Replacement Casts and Revivals
Reba McEntire in Annie Get Your Gun, Melanie Griffith in Chicago, Estelle Parsons in August Osage County – these are all leading ladies who have replaced original cast members in principal roles of long-running Broadway shows.
Sometimes replacement cast members improve a show, other times they work out okay, but in rare circumstances they can close a show prematurely. Replacement cast members in most cities of the world usually only exist in revivals of shows some time after the original run.
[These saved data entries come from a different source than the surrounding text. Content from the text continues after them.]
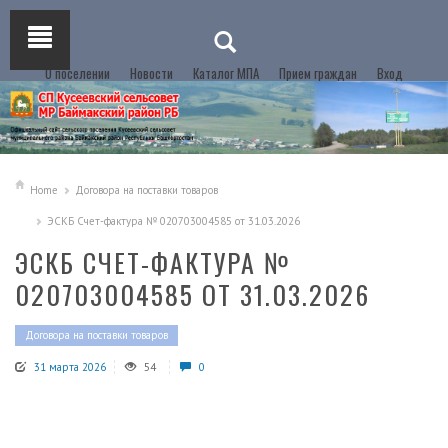
О поселении
Новости
Каталог МПА
Прием граждан
Вход
Home
Договора на поставки товаров
ЭСКБ Счет-фактура № 020703004585 от 31.03.2026
ЭСКБ СЧЕТ-ФАКТУРА №
020703004585 ОТ 31.03.2026
Договора на поставки товаров
31 марта 2026
54
0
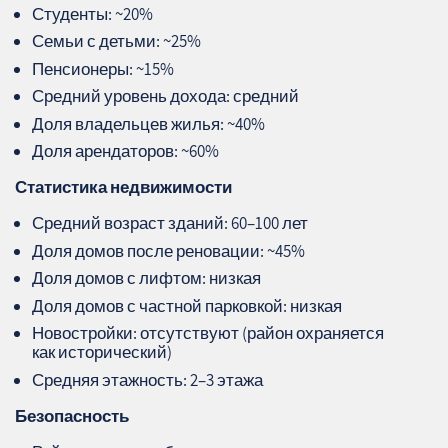
Студенты: ~20%
Семьи с детьми: ~25%
Пенсионеры: ~15%
Средний уровень дохода: средний
Доля владельцев жилья: ~40%
Доля арендаторов: ~60%
Статистика недвижимости
Средний возраст зданий: 60–100 лет
Доля домов после реновации: ~45%
Доля домов с лифтом: низкая
Доля домов с частной парковкой: низкая
Новостройки: отсутствуют (район охраняется
как исторический)
Средняя этажность: 2–3 этажа
Безопасность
But in the big smoke of New York and London, where shows can run for 10 years or more, replacement casts are a common necessity.
The current Chicago on Broadway (itself, a revival of the original) introduced the marketing concept of replacing leading actors with well-known celebrities in order to keep the show from going stale, in the process increasing ticket sales. Some of these experiments paid off, others didn’t. While Nathan Lane and Matthew Broderick in the Broadway stage version of The Producers simply proved too difficult to replace successfully.
The New York Times has an interesting article about replacement casting on Broadway and reports the American Theatre Wing recently considered awarding outstanding actors who do not open in the original production with a Tony Award, but later scrapped the idea.
I wonder if any readers of The Drama Teacher have a story they’d like to share about their experiences seeing replacement cast members in plays or musicals? Do people think actors should be awarded a Tony if they didn’t star in the original run of a show?